On 4/14/2013 6:14 PM, Dave C wrote:
> I have about filled up my 75 gb HDD and rather than put in a new, bigger
> HDD and then manually install everything, I would like to clone a
> bootable image from the existing HDD over to the new HDD. Anyone got any
> experience in doing this? Advice?
I've done it a bunch, but I'm a pro, and my usuall method isn't for the
faint of heart; and some unix / linux experience helps, too.
* Get a linux "live CD" image and burn it onto a disk. I like "Puppy
Linux" (google will turn up any of this stuff, so I'll leave that to
you.) A live CD is a full operating system that boots and runs from
memory only. You don't have to install it, or modify anything on the HDD.
* Install new drive. Real easy with SATA, which is a given on anything
built in the last 8 years or so.
* Boot Puppy Linux. It'll look a lot like a familiar Windows desktop.

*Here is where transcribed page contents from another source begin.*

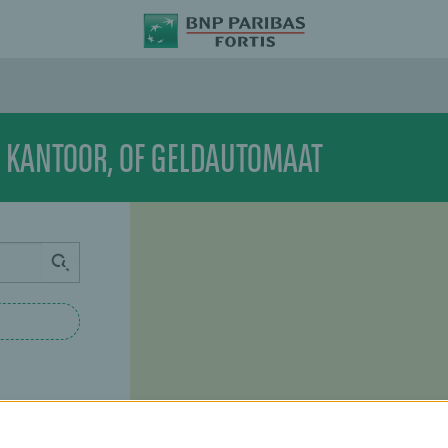
, KANTOOR, OF GELDAUTOMAAT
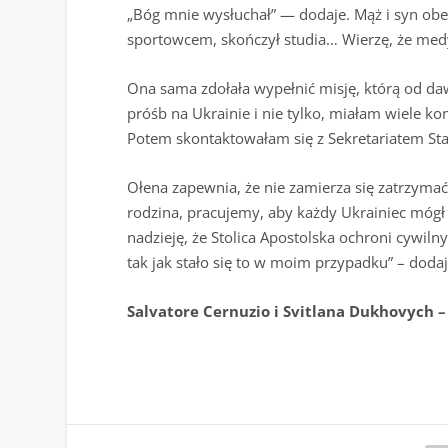
„Bóg mnie wysłuchał” — dodaje. Mąż i syn obecn
sportowcem, skończył studia… Wierzę, że med
Ona sama zdołała wypełnić misję, którą od da
próśb na Ukrainie i nie tylko, miałam wiele ko
Potem skontaktowałam się z Sekretariatem Sta
Ołena zapewnia, że nie zamierza się zatrzymać
rodzina, pracujemy, aby każdy Ukrainiec mógł
nadzieję, że Stolica Apostolska ochroni cywil
tak jak stało się to w moim przypadku” – doda
Salvatore Cernuzio i Svitlana Dukhovych 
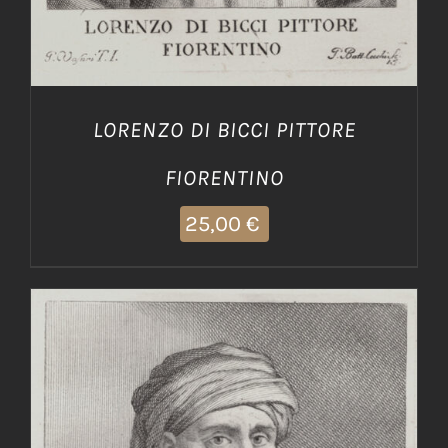
LORENZO DI BICCI PITTORE
FIORENTINO
25,00
€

* Its system utilities menu has a program "gparted". This is a disk
partition editor, much like partition magic if you ever used that back
in the day.
* Create the partition layout you want, and make the first one active or
bootable using the "flags" menu option.
* The old and new drives show up on the desktop with unix device names,
like sda0 and sdb0. Take note of them. You can click to open them and
verify which drive is the old C:. You'll have to right-click and do a
"dismount" to close them.
* Open "terminal" or "command line" or whatever it's called.

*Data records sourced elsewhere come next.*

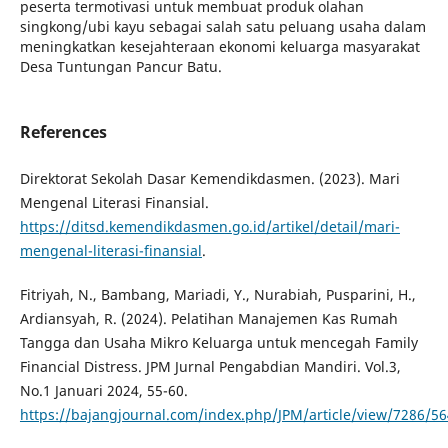
peserta termotivasi untuk membuat produk olahan
singkong/ubi kayu sebagai salah satu peluang usaha dalam
meningkatkan kesejahteraan ekonomi keluarga masyarakat
Desa Tuntungan Pancur Batu.
References
Direktorat Sekolah Dasar Kemendikdasmen. (2023). Mari
Mengenal Literasi Finansial.
https://ditsd.kemendikdasmen.go.id/artikel/detail/mari-
mengenal-literasi-finansial
.
Fitriyah, N., Bambang, Mariadi, Y., Nurabiah, Pusparini, H.,
Ardiansyah, R. (2024). Pelatihan Manajemen Kas Rumah
Tangga dan Usaha Mikro Keluarga untuk mencegah Family
Financial Distress. JPM Jurnal Pengabdian Mandiri. Vol.3,
No.1 Januari 2024, 55-60.
https://bajangjournal.com/index.php/JPM/article/view/7286/5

* You've gonna use a command line program "ntfsclone" to copy from the
old to the new drive. It takes all the sectors in use and builds them
into a data stream that you can store somewhere, or shoot to a 2nd copy
and extract.
* Command will be like:
ntfsclone -s /dev/sda1 -o - | ntfsclone -r -O /dev/sdb1 -
BE real careful here; unix tends to give ya' enough rope to hang
yourself. make sure those /dev entries are referring to the correct
disk, or it will be happy to do exactly what you tell it, and copy the
empty drive to the good one!
That's it. It's not really as hairy as it sounds. Google ntfsclone, and
there are a bunch of other similar how-tos out there. I would NOT use
the xfer programs that the drive makers offer. The ones I've looked at
usually are just a batch file using "xcopy" or something, which does NOT
produce a true image or clone of your drive.